10. März 2022 Doris Schöni 0Comment

Das Sprichwort „Schuster bleib bei deinen Leisten“ geht auf eine Anekdorte über Apelles (war einer der bedeutendsten Maler des antiken Griechenlands und des ganzen Altertums; er war ein Zeitgenosse Alexander des Grossen, geboren etwa 375–370 v. Chr., gestorben gegen Ende des 4. Jahrhunderts v. Chr.) zurück. Danach hätte er sich gerne hinter seinen Bildern versteckt aufgehalten, um auf Urteile der Betrachter zu lauschen. Einst hätte ein Schuster bemängelt, die gemalten Schuhe hätten eine Öse zu wenig. Apelles habe das Bild korrigiert. Doch nun habe der Schuster auch etwas an den Schenkeln auszusetzen gehabt. Daraufhin habe Apelles ihm entgegnet: Was über dem Schuh ist, kann der Schuster nicht beurteilen. (Wikipedia)

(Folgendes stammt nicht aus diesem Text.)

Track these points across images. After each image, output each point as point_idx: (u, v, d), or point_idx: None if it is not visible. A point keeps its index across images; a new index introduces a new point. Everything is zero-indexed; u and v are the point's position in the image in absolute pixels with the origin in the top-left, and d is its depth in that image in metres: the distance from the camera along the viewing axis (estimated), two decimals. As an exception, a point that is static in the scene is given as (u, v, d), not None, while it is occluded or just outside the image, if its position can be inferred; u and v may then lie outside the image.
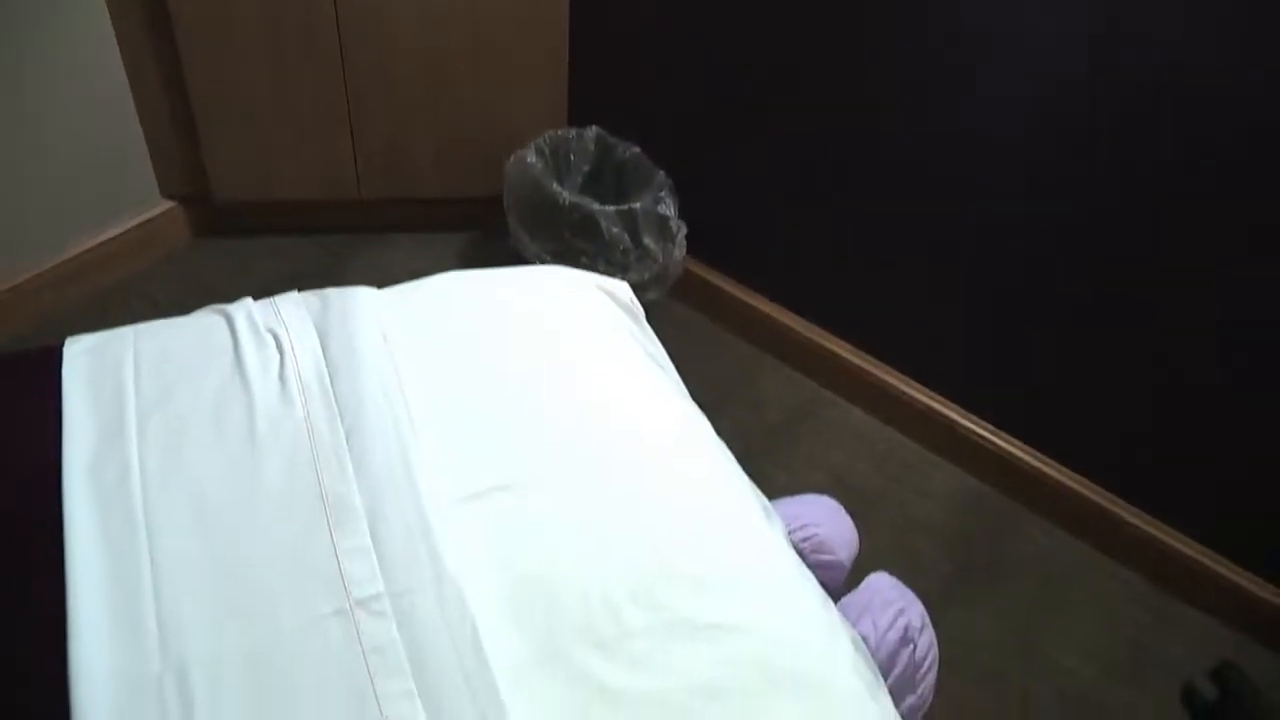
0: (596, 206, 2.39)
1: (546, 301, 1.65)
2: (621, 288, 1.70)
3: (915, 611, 1.53)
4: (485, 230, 2.80)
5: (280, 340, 1.50)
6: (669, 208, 2.44)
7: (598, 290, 1.68)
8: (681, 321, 2.66)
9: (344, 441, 1.37)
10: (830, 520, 1.70)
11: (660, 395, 1.53)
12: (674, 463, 1.43)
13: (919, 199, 2.17)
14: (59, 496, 1.30)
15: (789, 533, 1.47)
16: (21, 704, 1.15)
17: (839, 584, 1.67)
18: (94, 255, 2.56)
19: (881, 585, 1.57)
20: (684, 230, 2.49)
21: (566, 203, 2.40)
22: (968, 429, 2.33)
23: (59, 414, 1.40)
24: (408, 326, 1.55)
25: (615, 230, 2.39)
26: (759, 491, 1.47)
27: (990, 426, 2.31)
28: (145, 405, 1.41)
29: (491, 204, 2.62)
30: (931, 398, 2.37)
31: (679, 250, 2.49)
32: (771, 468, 2.29)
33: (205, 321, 1.56)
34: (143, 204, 2.65)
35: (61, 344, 1.52)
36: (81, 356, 1.48)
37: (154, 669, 1.16)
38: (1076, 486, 2.21)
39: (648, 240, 2.42)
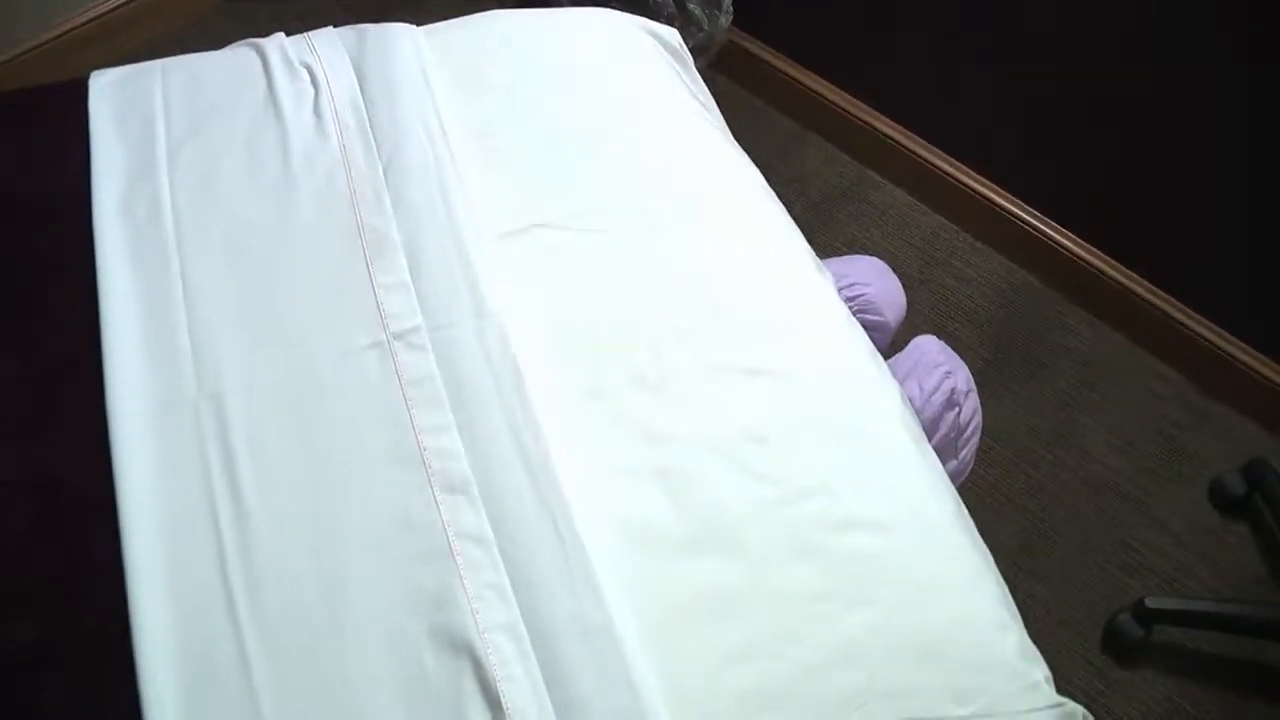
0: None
1: (593, 42, 1.57)
2: (670, 33, 1.61)
3: (962, 375, 1.50)
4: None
5: (315, 74, 1.43)
6: (719, -31, 2.32)
7: (645, 33, 1.59)
8: (723, 94, 2.53)
9: (381, 176, 1.32)
10: (879, 280, 1.66)
11: (711, 141, 1.47)
12: (724, 207, 1.38)
13: (983, -35, 2.05)
14: (90, 230, 1.27)
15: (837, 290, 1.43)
16: (57, 437, 1.14)
17: (884, 347, 1.63)
18: (121, 15, 2.46)
19: (929, 347, 1.53)
20: (733, -3, 2.37)
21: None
22: (1017, 216, 2.25)
23: (87, 147, 1.35)
24: (448, 63, 1.48)
25: (668, 7, 2.28)
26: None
27: (1040, 215, 2.23)
28: (176, 138, 1.36)
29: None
30: (980, 182, 2.29)
31: (725, 18, 2.37)
32: (811, 246, 2.22)
33: (236, 55, 1.49)
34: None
35: (87, 77, 1.46)
36: (109, 89, 1.42)
37: (189, 394, 1.14)
38: (1125, 280, 2.15)
39: (692, 5, 2.31)
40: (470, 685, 0.98)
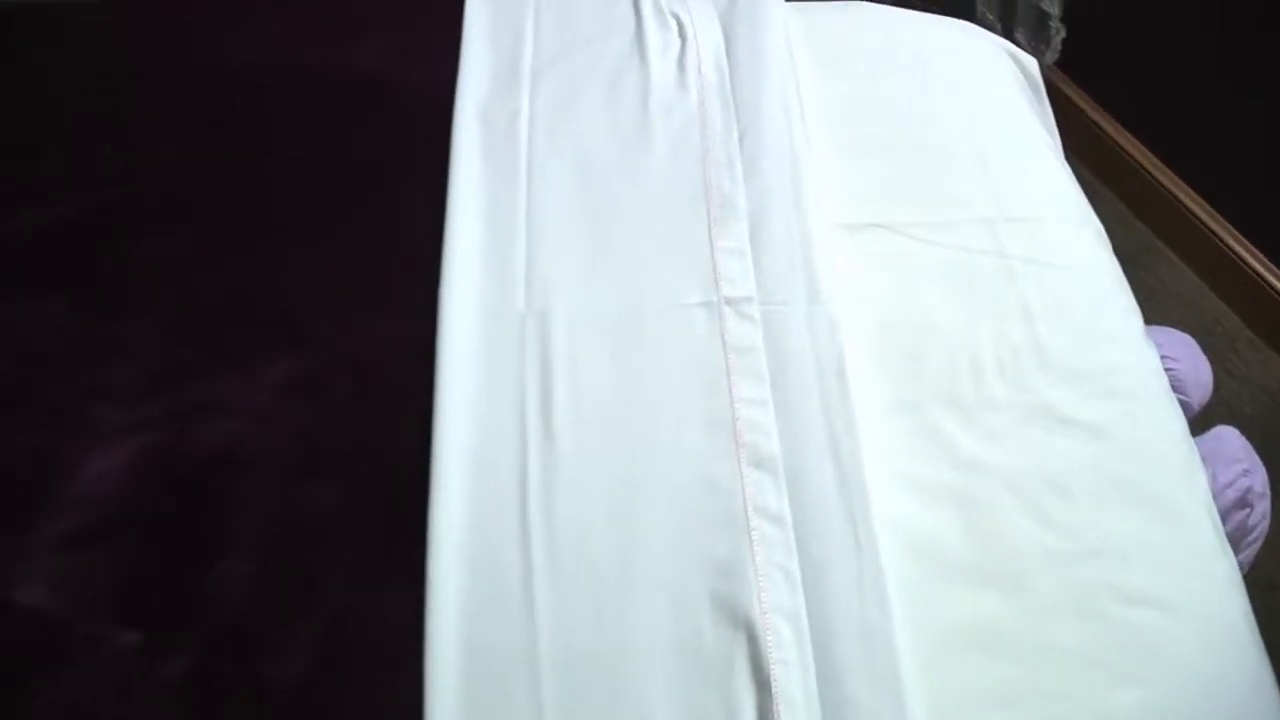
0: (978, -15, 2.23)
1: (956, 53, 1.56)
2: (1030, 61, 1.58)
3: (1259, 477, 1.43)
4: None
5: (683, 26, 1.45)
6: (1055, 5, 2.25)
7: (1007, 55, 1.57)
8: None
9: (736, 141, 1.33)
10: (1189, 358, 1.59)
11: (1058, 178, 1.44)
12: (1063, 246, 1.35)
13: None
14: (448, 127, 1.31)
15: (1150, 360, 1.38)
16: (388, 323, 1.19)
17: (1184, 428, 1.58)
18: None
19: (1230, 439, 1.47)
20: (1062, 35, 2.30)
21: (948, -26, 2.24)
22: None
23: (457, 49, 1.39)
24: (813, 43, 1.49)
25: (989, 16, 2.23)
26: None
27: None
28: (542, 60, 1.39)
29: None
30: (1275, 274, 2.18)
31: (1051, 55, 2.31)
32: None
33: (609, -9, 1.52)
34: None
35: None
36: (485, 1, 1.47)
37: (518, 309, 1.17)
38: None
39: (1020, 34, 2.26)
40: (742, 660, 0.98)
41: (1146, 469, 1.18)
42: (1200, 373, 1.58)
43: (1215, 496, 1.35)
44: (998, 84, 1.51)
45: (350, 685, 0.97)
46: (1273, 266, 2.18)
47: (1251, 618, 1.15)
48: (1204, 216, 2.26)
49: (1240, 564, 1.41)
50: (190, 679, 0.96)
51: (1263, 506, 1.42)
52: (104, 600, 1.00)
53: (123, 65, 1.41)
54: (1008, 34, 2.22)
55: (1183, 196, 2.28)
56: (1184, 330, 2.13)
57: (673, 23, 1.46)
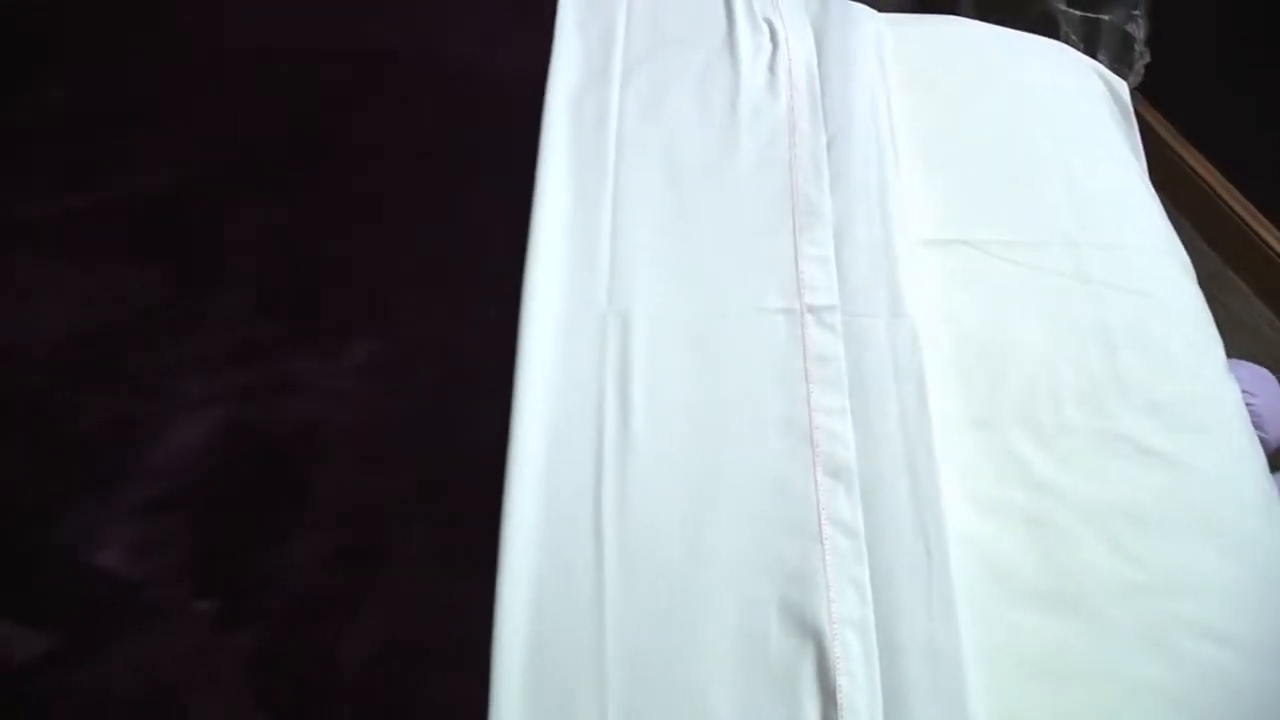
0: (1061, 5, 2.21)
1: (1048, 73, 1.54)
2: (1121, 85, 1.57)
3: (1333, 520, 1.41)
4: (925, 4, 2.65)
5: (775, 30, 1.45)
6: (1139, 29, 2.23)
7: (1099, 78, 1.56)
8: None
9: (824, 148, 1.32)
10: (1266, 393, 1.58)
11: (1147, 206, 1.42)
12: (1149, 275, 1.33)
13: None
14: (537, 115, 1.31)
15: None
16: (469, 309, 1.20)
17: (1262, 465, 1.56)
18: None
19: (1307, 477, 1.45)
20: (1146, 59, 2.28)
21: (1032, -7, 2.22)
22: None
23: (548, 38, 1.40)
24: (904, 55, 1.48)
25: (1073, 37, 2.21)
26: (1219, 338, 1.36)
27: None
28: (632, 57, 1.40)
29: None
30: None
31: (1134, 79, 2.29)
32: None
33: (702, -7, 1.52)
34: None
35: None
36: None
37: (599, 305, 1.17)
38: None
39: (1102, 57, 2.24)
40: (808, 669, 0.98)
41: (1223, 503, 1.16)
42: (1276, 409, 1.56)
43: (1289, 537, 1.33)
44: (1089, 106, 1.50)
45: (417, 670, 0.98)
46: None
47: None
48: (1278, 247, 2.23)
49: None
50: (261, 652, 0.97)
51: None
52: (180, 568, 1.01)
53: (235, 42, 1.43)
54: (1090, 56, 2.19)
55: (1257, 226, 2.26)
56: (1255, 362, 2.11)
57: (765, 27, 1.45)
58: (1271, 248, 2.23)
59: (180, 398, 1.11)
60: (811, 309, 1.18)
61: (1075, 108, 1.49)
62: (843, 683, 0.97)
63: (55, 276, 1.22)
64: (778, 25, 1.45)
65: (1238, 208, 2.28)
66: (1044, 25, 2.20)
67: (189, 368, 1.13)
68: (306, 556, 1.03)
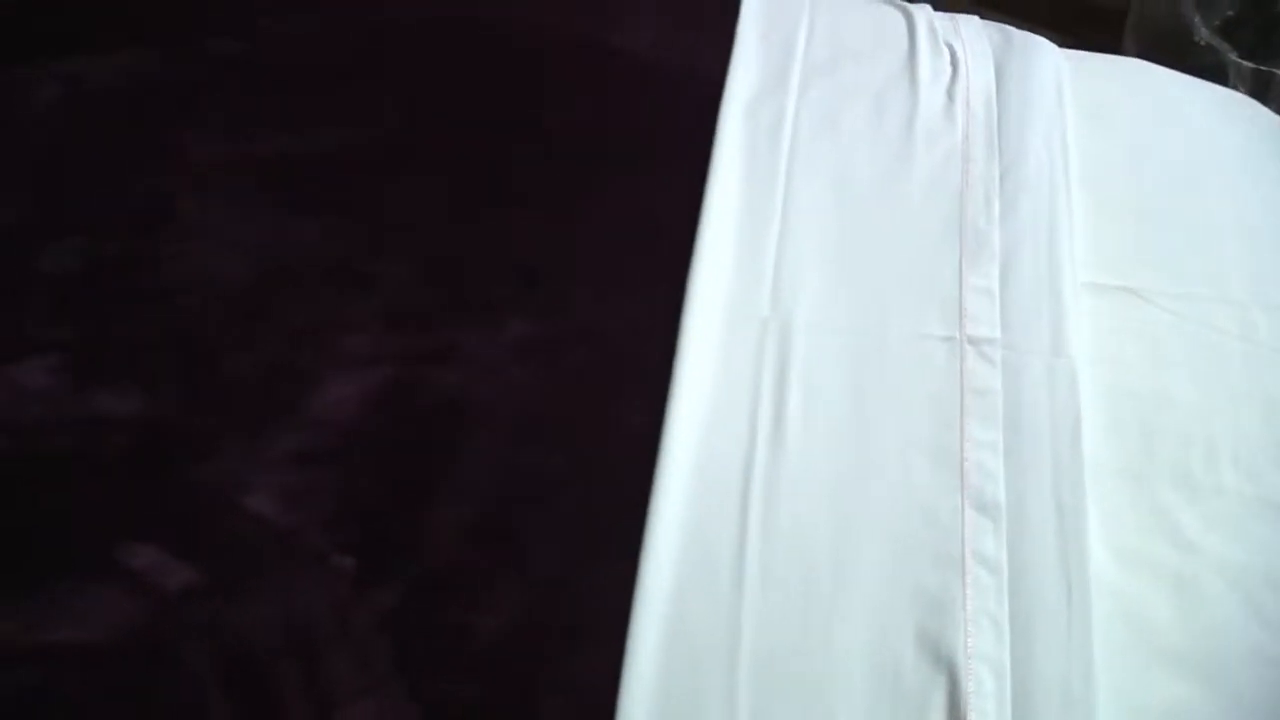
0: (1233, 57, 2.15)
1: (1228, 123, 1.51)
2: (1305, 146, 1.53)
3: None
4: (1085, 42, 2.60)
5: (956, 56, 1.44)
6: (1313, 85, 2.17)
7: (1284, 136, 1.52)
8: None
9: (996, 179, 1.31)
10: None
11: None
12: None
13: None
14: (713, 116, 1.32)
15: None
16: (634, 309, 1.21)
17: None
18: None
19: None
20: (1315, 114, 2.22)
21: (1202, 41, 2.17)
22: None
23: (729, 42, 1.40)
24: (1082, 93, 1.45)
25: (1240, 89, 2.15)
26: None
27: None
28: (810, 68, 1.40)
29: (1109, 16, 2.41)
30: None
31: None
32: None
33: (883, 10, 1.52)
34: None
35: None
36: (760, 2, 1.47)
37: (762, 312, 1.18)
38: None
39: (1239, 86, 2.18)
40: (940, 700, 0.97)
41: (1373, 582, 1.13)
42: None
43: None
44: (1270, 164, 1.46)
45: (549, 649, 0.99)
46: None
47: None
48: None
49: None
50: (396, 613, 0.99)
51: None
52: (324, 522, 1.04)
53: (418, 18, 1.46)
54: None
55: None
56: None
57: (946, 51, 1.45)
58: None
59: (340, 354, 1.14)
60: (972, 340, 1.17)
61: (1254, 163, 1.46)
62: (973, 719, 0.96)
63: (222, 222, 1.25)
64: (959, 50, 1.44)
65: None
66: (1214, 75, 2.14)
67: (351, 326, 1.16)
68: (449, 525, 1.05)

Was bedeutet dieses Sprichwort heute? Gerade in der heutigen Zeit, in der über Handy, über Google etc. sozusagen alle Fragen beantwortet werden können, massen sich viele Menschen zu, bewandert in Medizin, Naturwissenschaften, Bildender Kunst, Musik (keine klassische), Architektur, Psychologie, Pädagogik undsoweiter zu sein. Doch ihr Nachschlagen gibt ihnen lediglich einen kleinen Splitter der ganzen Materie. Diese Menschen weisen ein Zehntelwissen auf, aber trotzdem mischen sie sich in Gespräche über solche Themen ein und geben einen einzigen aufgeschnappten Satz zum besten. Internet gaukelt vielen Benützern vor, Wissen zu vermitteln. Es ist aber kurzlebiges Wissen. Nach der Definition des Begriffes erlahmt meistens die Neugierde, so dass das Lesen des Artikels bestenfalls diagonal erfolgt. Nach einigen Minuten erinnert man sich noch an die Definition.

Es steht wohl ausser Zweifel, dass die schweizerische Gesellschaft demokratischer geworden ist. Es gibt zwar noch Vereine, Gesellschaften und Bünde, die lediglich sehr reiche, genealogisch bedeutende, einer Berufsgruppe zugehörige oder Golf spielende Menschen in ihren Kreis aufnehmen. Aber vom Fechtklub über die Université des Aînés bis zum Ornithologenverein: bei ihnen spielen weder Vermögen noch Beruf und noch weniger ihre Herkunft eine Rolle. Das ist löblich, aber birgt auch Unannehmlichkeiten. Da sprechen zwei Kenner über einen Pianisten, und ein Dritter greift ins Gespräch ein mit der Aussage, der Pianist spiele schlechter als im vergangenen Jahr. Die beiden Kenner verstummen und wagen nicht, dem Vereinskollegen zu widersprechen. Man will ja hierzulande Ausbildung- und Berufsunterschiede nicht an die grosse Glocke hängen. Das zeigt sich übrigens auch im Sprachgebrauch: man passt sich eher nach unten an, als dass man sich nach oben orientiert. Sollte jemand Apelles‘ Sprichwort zitieren, so käme das einer nicht mehr gutzumachenden Beleidigung gleich.

Es lebe die Demokratie. Es lebe aber auch der Unterschied.